SpaceX has recently faced a staggering decline in its market valuation, losing over $600 billion in just three trading days, a drop that represents nearly half of Bitcoin’s total market capitalization of approximately $1.3 trillion. The turmoil was sparked by the announcement of the company’s inaugural bond sale aimed at raising at least $20 billion to fund its ambitious artificial intelligence projects, following its acquisition of Elon Musk’s xAI earlier this year.

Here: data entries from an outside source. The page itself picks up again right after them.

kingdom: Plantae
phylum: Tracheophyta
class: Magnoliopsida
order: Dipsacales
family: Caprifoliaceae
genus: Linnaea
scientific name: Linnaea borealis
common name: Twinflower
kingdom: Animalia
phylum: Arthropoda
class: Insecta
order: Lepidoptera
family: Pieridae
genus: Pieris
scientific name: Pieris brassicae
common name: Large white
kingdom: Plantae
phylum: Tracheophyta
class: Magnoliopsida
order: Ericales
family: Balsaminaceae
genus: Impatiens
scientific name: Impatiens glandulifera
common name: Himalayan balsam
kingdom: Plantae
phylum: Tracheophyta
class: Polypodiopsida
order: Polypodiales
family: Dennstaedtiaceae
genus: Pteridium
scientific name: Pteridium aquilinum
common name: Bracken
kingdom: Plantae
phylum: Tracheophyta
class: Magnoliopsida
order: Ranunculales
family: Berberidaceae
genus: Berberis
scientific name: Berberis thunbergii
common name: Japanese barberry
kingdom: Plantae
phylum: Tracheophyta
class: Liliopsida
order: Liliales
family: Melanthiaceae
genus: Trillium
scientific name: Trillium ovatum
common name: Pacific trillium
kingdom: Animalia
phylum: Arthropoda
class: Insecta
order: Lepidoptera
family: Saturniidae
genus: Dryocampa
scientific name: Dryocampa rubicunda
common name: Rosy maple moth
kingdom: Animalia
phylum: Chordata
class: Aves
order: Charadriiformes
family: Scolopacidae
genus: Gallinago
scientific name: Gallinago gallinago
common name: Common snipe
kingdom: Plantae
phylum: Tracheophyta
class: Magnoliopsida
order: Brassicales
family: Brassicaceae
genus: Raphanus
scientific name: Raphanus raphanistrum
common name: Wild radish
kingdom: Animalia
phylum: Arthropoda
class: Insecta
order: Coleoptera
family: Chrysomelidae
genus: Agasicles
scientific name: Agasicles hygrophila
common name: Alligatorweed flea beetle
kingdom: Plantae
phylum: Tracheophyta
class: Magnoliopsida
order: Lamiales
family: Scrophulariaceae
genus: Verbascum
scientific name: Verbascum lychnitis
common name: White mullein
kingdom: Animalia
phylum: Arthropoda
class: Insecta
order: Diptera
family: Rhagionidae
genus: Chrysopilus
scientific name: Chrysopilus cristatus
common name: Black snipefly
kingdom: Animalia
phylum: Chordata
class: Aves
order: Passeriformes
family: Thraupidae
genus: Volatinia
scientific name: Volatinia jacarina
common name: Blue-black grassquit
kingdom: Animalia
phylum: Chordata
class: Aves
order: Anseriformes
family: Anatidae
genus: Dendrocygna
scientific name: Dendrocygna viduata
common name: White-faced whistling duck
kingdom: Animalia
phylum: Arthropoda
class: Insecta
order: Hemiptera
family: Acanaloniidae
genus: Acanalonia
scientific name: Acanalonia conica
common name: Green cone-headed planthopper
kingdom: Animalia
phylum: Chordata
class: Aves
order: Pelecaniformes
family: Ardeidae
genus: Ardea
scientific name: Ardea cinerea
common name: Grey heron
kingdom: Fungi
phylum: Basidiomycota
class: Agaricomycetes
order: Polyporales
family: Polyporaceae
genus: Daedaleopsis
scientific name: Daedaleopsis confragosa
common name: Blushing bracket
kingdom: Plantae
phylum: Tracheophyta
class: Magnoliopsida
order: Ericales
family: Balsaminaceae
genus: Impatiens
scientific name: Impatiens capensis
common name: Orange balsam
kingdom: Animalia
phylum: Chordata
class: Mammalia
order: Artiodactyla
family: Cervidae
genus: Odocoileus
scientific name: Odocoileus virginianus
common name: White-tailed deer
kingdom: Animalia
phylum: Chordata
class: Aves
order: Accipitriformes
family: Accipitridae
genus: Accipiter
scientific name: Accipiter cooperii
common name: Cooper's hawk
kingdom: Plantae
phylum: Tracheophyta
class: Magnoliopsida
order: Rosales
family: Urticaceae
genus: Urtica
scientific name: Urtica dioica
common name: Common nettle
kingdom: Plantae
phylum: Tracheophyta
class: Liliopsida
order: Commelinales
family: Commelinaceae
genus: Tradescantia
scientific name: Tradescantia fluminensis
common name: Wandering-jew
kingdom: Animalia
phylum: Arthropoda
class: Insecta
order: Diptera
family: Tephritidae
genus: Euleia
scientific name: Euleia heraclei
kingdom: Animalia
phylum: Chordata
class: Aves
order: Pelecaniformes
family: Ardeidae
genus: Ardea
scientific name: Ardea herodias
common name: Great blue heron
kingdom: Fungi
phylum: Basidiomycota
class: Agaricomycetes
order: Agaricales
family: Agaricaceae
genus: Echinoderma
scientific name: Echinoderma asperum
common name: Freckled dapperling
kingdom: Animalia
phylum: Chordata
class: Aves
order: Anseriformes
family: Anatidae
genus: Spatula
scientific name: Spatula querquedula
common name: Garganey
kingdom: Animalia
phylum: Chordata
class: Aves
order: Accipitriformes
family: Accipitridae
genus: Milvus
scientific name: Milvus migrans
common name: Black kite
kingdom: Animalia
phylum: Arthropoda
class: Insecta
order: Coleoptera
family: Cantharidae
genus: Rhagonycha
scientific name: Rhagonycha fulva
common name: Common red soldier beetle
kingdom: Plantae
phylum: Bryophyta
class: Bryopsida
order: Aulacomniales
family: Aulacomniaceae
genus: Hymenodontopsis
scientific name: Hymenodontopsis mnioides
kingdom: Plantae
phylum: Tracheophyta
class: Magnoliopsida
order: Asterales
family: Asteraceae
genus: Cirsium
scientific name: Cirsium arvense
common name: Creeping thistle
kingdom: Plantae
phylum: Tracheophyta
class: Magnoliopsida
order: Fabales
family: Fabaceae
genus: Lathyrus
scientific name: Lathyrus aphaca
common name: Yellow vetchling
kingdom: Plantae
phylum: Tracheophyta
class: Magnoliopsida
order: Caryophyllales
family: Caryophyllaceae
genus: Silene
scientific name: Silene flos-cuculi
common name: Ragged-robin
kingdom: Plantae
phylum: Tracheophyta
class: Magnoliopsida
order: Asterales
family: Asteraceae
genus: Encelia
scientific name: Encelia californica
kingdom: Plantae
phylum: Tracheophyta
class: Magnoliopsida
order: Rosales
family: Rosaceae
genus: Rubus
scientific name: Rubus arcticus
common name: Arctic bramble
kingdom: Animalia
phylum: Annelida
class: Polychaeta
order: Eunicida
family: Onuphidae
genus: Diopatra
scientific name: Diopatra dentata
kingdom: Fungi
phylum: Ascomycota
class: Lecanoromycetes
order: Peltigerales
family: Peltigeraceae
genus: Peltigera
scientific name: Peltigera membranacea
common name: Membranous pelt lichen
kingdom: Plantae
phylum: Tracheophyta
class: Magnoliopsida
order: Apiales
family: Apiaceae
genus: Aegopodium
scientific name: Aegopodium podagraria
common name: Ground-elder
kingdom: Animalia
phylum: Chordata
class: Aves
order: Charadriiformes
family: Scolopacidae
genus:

On Monday, SpaceX’s stock plummeted by 16%, settling at $154.60, which marks the lowest point since its market debut on June 12. Over the three-day period, the stock has experienced a dramatic 23% decline. This downturn is particularly noteworthy as it follows a week where SpaceX’s valuation nearly reached $2.5 trillion, briefly surpassing tech giants like Amazon and Microsoft.
In contrast, Bitcoin’s value remained relatively stable during this period, experiencing a minor decrease of less than 1% while hovering near $63,600, according to CoinDesk data.
The decision to pursue debt financing through bonds—rather than diluting shareholder value via new equity issuance—was a strategic move by SpaceX. However, this initial step into the bond market has sent ripples through investor sentiment, leading to continued selling pressure. The stock’s slide persisted into Tuesday, with a perpetual futures contract tracking SpaceX on Hyperliquid dropping another 15%, bringing its value to approximately $151.
Market experts suggest that the substantial volatility in SpaceX’s stock can be attributed partly to its structural characteristics, particularly its limited float. The small percentage of shares available for trading means that any significant price movement can lead to amplified reactions, as evidenced by the drastic single-session declines triggered by a single announcement.
As the dust settles from these turbulent trading days, investors are left to reassess SpaceX’s future trajectory amid substantial shifts in the market landscape.